NATURAL HISTORY GAME-CHANGER
Having this high-quality natural history data available becomes a game changer for developing new drugs and planning innovative clinical trials. Now it is time for all patients to participate. We want the clinical information from as many patients with FD as we can. This will help us with the challenges that are faced by research teams that are invested in finding cures for rare diseases in small populations. If we can do this well, it could mean that patients won’t have to take a placebo pill during a clinical trial. We can show that a new treatment is slowing or has restored nerve function, if we can compare it to the natural history of the disease.
YOUR PART
Participating in the natural history study is easy. You have to sign permission (consent or ascent) to have your data included in the database alongside with “standard of care” treatments, the drugs/therapies that are given to treat the symptoms/complications of the disease.

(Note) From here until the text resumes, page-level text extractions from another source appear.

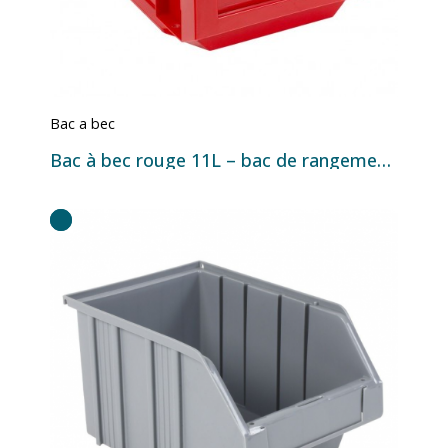
Bac a bec
Bac à bec rouge 11L – bac de rangement industriel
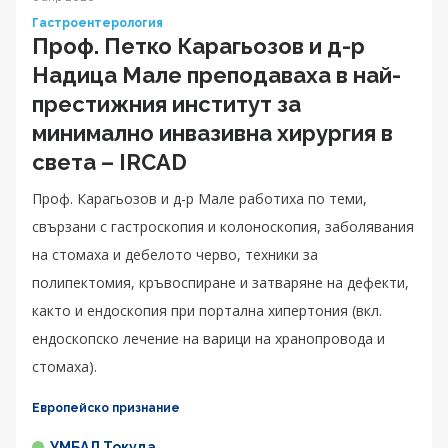
Гастроентерология
Проф. Петко Карагьозов и д-р
Надица Мале преподаваха в най-
престижния институт за
минимално инвазивна хирургия в
света – IRCAD
Проф. Карагьозов и д-р Мале работиха по теми,
свързани с гастроскопия и колоноскопия, заболявания
на стомаха и дебелото черво, техники за
полипектомия, кръвоспиране и затваряне на дефекти,
както и ендоскопия при портална хипертония (вкл.
ендоскопско лечение на варици на хранопровода и
стомаха).
Европейско признание
УМБАЛ Токуда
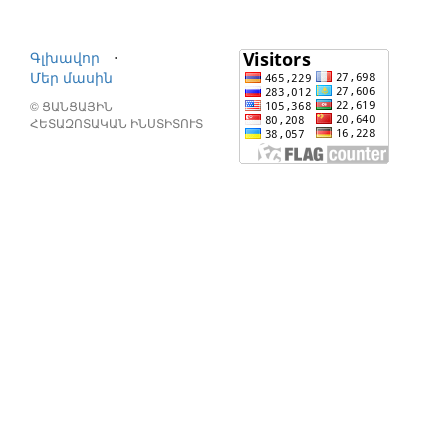
Գլխավոր
⋅
Մեր մասին
© ՑԱՆՑԱՅԻՆ
ՀԵՏԱԶՈՏԱԿԱՆ ԻՆՍՏԻՏՈՒՏ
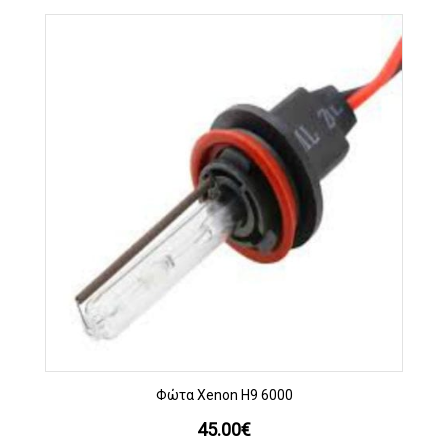
Φώτα Xenon H9 6000
45.00
€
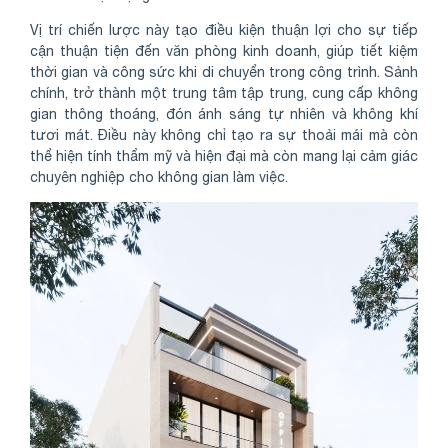
Vị trí chiến lược này tạo điều kiện thuận lợi cho sự tiếp
cận thuận tiện đến văn phòng kinh doanh, giúp tiết kiệm
thời gian và công sức khi di chuyển trong công trình. Sảnh
chính, trở thành một trung tâm tập trung, cung cấp không
gian thông thoáng, đón ánh sáng tự nhiên và không khí
tươi mát. Điều này không chỉ tạo ra sự thoải mái mà còn
thể hiện tính thẩm mỹ và hiện đại mà còn mang lại cảm giác
chuyên nghiệp cho không gian làm việc.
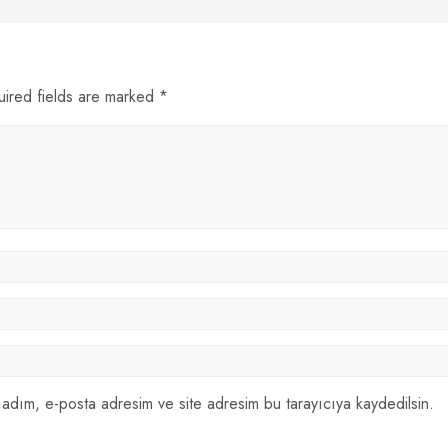
uired fields are marked *
 adım, e-posta adresim ve site adresim bu tarayıcıya kaydedilsin.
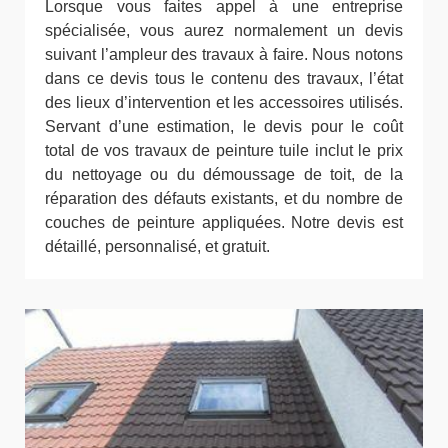
Lorsque vous faites appel à une entreprise
spécialisée, vous aurez normalement un devis
suivant l’ampleur des travaux à faire. Nous notons
dans ce devis tous le contenu des travaux, l’état
des lieux d’intervention et les accessoires utilisés.
Servant d’une estimation, le devis pour le coût
total de vos travaux de peinture tuile inclut le prix
du nettoyage ou du démoussage de toit, de la
réparation des défauts existants, et du nombre de
couches de peinture appliquées. Notre devis est
détaillé, personnalisé, et gratuit.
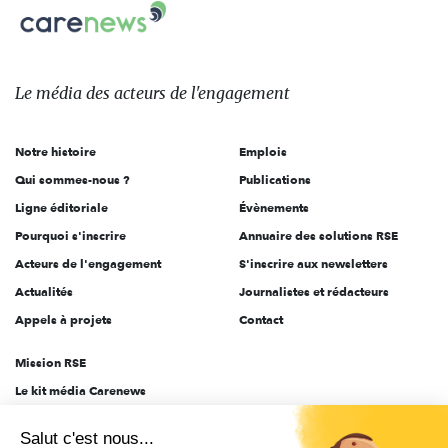
Carenews,
sur:
Le
média
des
Le média
des acteurs
de l'engagement
acteurs
de
Notre histoire
Emplois
l'engagement
Qui sommes-nous ?
Publications
Ligne éditoriale
Évènements
Pourquoi s'inscrire
Annuaire des solutions RSE
Acteurs de l'engagement
S'inscrire aux newsletters
Actualités
Journalistes et rédacteurs
Appels à projets
Contact
Mission RSE
Le kit média Carenews
Groupe AEF
Salut c'est nous...
AEF info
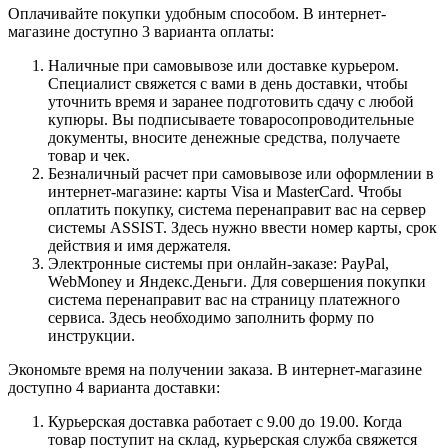
Оплачивайте покупки удобным способом. В интернет-
магазине доступно 3 варианта оплаты:
Наличные при самовывозе или доставке курьером.
Специалист свяжется с вами в день доставки, чтобы
уточнить время и заранее подготовить сдачу с любой
купюры. Вы подписываете товаросопроводительные
документы, вносите денежные средства, получаете
товар и чек.
Безналичный расчет при самовывозе или оформлении в
интернет-магазине: карты Visa и MasterCard. Чтобы
оплатить покупку, система перенаправит вас на сервер
системы ASSIST. Здесь нужно ввести номер карты, срок
действия и имя держателя.
Электронные системы при онлайн-заказе: PayPal,
WebMoney и Яндекс.Деньги. Для совершения покупки
система перенаправит вас на страницу платежного
сервиса. Здесь необходимо заполнить форму по
инструкции.
Экономьте время на получении заказа. В интернет-магазине
доступно 4 варианта доставки:
Курьерская доставка работает с 9.00 до 19.00. Когда
товар поступит на склад, курьерская служба свяжется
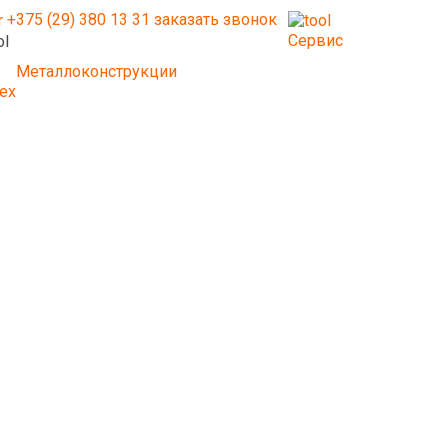
+375 (29) 380 13 31
заказать звонок
Сервис
Металлоконструкции
ех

The type of clinical information collected is routine. It includes vital signs, medications, nutrition/growth parameters, neurological scores, vision tests, blood pressures, blood test results, and pulmonary function tests. These are the tests that all patients with FD are recommended to have routinely for their standard medical care. If they agree, patients and relatives can also give a sample of blood that can be used to measure the levels of the defective protein and mRNA.
Patients can also send information from their own doctors.
The natural history study is currently approved at the following recruiting sites:
NYU School of Medicine, NY, NY (here)
Tel Hashomer Hospital, Tel Aviv, Israel.